Dat de rechtbank de termijn (mede) niet zou hebben gehaald omdat de advocaat van verzoekster het dossier op 4 februari 2021 nog niet compleet had, zoals de Staat in eerste aanleg en ter zitting bij het hof nog naar voren bracht, maakt dit volgens het hof ook niet anders. Dit kan immers geen reden zijn om niet te voldoen aan de in de wet bepaalde uiterlijke termijnen.

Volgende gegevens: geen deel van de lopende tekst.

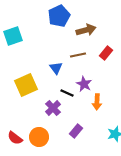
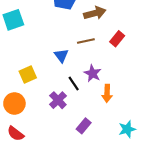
yellow square: (26, 85) -> (28, 74), size x0.7
black line: (67, 93) -> (74, 83), turned 32
orange circle: (39, 137) -> (14, 104), moved

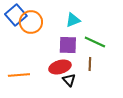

Nu het gaat om een termijnoverschrijding van acht dagen, zal het hof de door de Staat te betalen schadevergoeding vaststellen op een bedrag van € 640,-.
5.6
Verzoekster heeft voorts nog verzocht de Staat te veroordelen tot vergoeding van een bedrag van € 10.000,- voor de kosten van rechtsbijstand. Het hof overweegt te dien aanzien als volgt. Verzoekster procedeert op basis van een toevoeging, zonder eigen bijdrage. Dat zij meer kosten heeft gemaakt voor rechtsbijstand dan de kosten die al onder deze toevoeging vallen, heeft zij niet nader onderbouwd. Het hof merkt nog op dat in deze procedure ook de intrekking van deze toevoeging na afloop van de procedure niet aan de orde kan zijn (HR 19 januari 2024, ECLI:NL:HR:2024:48). Het hof zal dit verzoek dan ook afwijzen.

6.De beslissing

Het hof, beschikkende in het hoger beroep:
vernietigt de bestreden beschikking, voor zover die ziet op de veroordeling door de Staat tot betaling van een schadevergoeding, en opnieuw beschikkende,
veroordeelt de Staat tot betaling van een bedrag van € 640,- aan schadevergoeding aan verzoekster,
en verklaart deze beslissing uitvoerbaar bij voorraad;
wijst het in hoger beroep meer of anders verzochte af.
Deze beschikking is gegeven door mrs. A.F. Mollema, H.J.M. Smid-Verhage en E.C.C. Punselie, bijgestaan door mr. A.M. Sipkes-Kerkman als griffier en is op 26 juni 2024 uitgesproken in het openbaar in tegenwoordigheid van de griffier.